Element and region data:
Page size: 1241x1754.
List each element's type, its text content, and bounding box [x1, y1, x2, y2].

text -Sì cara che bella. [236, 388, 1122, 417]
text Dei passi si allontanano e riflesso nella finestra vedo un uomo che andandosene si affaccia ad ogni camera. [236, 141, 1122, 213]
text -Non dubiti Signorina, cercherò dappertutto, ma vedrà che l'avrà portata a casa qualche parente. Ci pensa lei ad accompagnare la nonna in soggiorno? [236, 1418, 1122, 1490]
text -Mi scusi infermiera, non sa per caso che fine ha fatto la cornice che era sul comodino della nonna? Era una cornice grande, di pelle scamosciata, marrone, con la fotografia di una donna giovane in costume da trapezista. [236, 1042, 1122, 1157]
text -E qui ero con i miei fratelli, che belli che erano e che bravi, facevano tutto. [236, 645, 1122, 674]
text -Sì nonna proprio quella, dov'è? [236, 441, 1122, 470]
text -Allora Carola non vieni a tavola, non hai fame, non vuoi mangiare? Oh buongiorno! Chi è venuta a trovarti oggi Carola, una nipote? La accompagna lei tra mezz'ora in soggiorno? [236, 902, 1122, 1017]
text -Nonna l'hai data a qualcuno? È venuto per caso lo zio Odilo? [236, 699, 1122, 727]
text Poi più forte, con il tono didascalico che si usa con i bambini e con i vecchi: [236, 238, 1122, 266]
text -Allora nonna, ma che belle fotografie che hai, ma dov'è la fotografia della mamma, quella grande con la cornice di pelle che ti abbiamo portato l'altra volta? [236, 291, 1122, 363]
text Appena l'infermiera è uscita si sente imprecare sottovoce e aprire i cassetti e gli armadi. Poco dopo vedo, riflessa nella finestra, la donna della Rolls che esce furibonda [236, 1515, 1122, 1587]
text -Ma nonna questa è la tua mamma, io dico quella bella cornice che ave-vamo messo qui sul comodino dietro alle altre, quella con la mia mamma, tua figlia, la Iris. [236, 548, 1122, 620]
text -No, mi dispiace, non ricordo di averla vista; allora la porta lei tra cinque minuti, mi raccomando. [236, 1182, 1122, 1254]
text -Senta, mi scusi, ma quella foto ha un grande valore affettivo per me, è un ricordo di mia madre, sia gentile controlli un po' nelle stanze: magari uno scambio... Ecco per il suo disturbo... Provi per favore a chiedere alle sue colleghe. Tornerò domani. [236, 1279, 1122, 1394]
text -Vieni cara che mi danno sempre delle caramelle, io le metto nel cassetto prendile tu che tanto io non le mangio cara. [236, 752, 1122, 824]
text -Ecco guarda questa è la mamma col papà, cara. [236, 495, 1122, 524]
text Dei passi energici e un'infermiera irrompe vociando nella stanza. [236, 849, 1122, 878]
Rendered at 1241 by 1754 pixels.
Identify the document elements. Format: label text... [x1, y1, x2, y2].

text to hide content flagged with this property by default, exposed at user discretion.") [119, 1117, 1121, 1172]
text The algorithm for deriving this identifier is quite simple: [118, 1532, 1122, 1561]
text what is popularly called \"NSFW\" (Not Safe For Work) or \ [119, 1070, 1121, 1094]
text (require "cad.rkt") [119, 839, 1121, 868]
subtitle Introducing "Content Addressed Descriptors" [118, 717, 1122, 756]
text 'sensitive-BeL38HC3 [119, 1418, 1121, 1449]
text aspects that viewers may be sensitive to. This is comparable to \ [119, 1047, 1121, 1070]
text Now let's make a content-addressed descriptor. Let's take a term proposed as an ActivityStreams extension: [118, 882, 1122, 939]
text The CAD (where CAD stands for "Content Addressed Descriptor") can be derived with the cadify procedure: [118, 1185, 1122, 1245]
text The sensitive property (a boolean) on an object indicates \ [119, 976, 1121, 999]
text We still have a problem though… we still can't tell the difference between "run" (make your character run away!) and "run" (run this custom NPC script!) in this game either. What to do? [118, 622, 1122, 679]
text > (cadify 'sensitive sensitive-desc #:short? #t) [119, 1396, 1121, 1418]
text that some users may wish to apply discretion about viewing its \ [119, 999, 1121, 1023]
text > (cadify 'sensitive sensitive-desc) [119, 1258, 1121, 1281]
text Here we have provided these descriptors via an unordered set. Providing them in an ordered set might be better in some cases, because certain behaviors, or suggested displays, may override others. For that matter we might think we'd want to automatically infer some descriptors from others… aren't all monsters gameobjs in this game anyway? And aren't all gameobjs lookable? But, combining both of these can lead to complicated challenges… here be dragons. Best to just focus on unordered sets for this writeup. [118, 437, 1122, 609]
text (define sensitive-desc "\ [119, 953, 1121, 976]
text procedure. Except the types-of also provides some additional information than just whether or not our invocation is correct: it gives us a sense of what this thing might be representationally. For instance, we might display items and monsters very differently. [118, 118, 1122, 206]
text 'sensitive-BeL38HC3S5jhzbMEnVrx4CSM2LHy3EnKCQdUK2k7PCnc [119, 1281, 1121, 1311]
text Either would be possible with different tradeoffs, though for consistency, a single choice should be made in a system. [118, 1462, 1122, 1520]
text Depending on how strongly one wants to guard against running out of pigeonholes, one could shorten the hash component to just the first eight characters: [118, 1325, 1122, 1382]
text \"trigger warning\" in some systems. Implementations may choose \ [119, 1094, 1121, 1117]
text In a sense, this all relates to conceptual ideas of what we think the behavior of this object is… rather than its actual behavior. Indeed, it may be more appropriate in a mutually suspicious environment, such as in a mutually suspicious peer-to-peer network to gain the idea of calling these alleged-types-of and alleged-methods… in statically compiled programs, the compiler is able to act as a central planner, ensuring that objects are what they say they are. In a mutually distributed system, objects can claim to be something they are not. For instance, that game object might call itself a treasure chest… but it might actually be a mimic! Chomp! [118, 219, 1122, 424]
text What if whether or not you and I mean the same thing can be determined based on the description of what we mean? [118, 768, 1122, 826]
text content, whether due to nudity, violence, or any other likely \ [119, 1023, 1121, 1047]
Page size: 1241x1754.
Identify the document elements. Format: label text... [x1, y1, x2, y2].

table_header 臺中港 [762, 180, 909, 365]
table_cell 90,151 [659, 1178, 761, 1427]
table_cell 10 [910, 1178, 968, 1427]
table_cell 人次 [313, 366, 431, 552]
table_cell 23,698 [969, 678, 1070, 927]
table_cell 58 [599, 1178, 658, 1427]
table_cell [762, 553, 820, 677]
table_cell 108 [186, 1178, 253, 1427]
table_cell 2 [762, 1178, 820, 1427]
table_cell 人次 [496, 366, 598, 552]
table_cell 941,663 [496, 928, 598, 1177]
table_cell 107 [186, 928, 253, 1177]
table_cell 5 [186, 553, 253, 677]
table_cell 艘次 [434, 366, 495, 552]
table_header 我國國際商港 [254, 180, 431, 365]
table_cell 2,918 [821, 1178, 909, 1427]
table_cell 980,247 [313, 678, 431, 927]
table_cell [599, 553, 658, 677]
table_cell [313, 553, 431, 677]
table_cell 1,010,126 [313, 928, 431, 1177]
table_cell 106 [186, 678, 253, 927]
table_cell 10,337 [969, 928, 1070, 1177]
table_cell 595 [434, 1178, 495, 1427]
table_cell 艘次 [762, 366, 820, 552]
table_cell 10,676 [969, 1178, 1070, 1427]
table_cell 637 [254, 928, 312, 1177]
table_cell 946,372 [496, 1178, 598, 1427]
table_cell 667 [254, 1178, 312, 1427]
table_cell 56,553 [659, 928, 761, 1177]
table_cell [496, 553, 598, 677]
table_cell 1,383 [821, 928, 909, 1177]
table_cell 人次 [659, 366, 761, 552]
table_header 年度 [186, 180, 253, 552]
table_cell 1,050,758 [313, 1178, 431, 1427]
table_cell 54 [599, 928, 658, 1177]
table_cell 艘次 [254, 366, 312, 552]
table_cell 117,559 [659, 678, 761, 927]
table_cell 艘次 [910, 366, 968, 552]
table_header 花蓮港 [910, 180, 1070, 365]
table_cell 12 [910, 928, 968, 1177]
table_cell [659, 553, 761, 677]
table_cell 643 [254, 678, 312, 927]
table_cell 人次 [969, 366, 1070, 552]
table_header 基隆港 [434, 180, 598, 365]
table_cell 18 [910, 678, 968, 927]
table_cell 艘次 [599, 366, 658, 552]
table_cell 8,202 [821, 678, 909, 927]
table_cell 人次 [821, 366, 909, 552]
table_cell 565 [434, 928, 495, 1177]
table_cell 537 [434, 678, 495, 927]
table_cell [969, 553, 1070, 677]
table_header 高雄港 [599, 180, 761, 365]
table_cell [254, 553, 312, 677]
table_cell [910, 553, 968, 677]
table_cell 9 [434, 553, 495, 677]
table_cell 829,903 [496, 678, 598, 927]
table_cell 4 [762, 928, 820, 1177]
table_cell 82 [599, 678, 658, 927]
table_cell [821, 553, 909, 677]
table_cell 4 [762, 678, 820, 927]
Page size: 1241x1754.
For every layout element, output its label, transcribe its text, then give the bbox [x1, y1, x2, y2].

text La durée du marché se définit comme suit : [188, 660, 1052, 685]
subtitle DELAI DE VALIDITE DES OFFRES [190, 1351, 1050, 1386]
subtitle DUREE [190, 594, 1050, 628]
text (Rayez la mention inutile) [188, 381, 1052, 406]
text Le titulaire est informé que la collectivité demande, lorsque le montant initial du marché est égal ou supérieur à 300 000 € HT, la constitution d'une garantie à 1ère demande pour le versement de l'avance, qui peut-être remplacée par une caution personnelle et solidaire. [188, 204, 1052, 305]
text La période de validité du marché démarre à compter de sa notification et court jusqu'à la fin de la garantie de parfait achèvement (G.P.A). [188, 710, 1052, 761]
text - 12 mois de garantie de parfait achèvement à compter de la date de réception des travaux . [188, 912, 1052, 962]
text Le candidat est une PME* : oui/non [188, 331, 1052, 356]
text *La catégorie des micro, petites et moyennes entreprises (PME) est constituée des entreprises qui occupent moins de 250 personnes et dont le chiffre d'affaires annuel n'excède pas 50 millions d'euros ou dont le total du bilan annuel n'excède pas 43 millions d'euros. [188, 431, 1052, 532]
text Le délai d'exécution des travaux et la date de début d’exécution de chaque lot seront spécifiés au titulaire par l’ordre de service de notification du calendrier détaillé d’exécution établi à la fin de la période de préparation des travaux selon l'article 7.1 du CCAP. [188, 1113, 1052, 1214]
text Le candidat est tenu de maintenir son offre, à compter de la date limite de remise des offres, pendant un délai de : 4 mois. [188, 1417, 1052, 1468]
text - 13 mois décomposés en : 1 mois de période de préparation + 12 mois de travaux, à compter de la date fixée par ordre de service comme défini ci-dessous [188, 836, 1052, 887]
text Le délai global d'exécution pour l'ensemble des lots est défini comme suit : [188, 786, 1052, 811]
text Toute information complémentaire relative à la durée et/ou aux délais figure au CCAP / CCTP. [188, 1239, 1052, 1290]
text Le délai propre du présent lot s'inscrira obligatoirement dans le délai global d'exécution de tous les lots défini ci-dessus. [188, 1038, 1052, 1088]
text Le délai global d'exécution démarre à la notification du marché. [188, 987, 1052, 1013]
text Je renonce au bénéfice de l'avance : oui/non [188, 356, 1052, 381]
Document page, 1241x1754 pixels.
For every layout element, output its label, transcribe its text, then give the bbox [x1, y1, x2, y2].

The task>
Extract the entries starting at the line containing "text to hide" and ending at the line containing "text 'sensitive-BeL38HC3 [119, 1418, 1121, 1449]", and copy them unchanged.

Worked solution>
text to hide content flagged with this property by default, exposed at user discretion.") [119, 1117, 1121, 1172]
text The algorithm for deriving this identifier is quite simple: [118, 1532, 1122, 1561]
text what is popularly called \"NSFW\" (Not Safe For Work) or \ [119, 1070, 1121, 1094]
text (require "cad.rkt") [119, 839, 1121, 868]
subtitle Introducing "Content Addressed Descriptors" [118, 717, 1122, 756]
text 'sensitive-BeL38HC3 [119, 1418, 1121, 1449]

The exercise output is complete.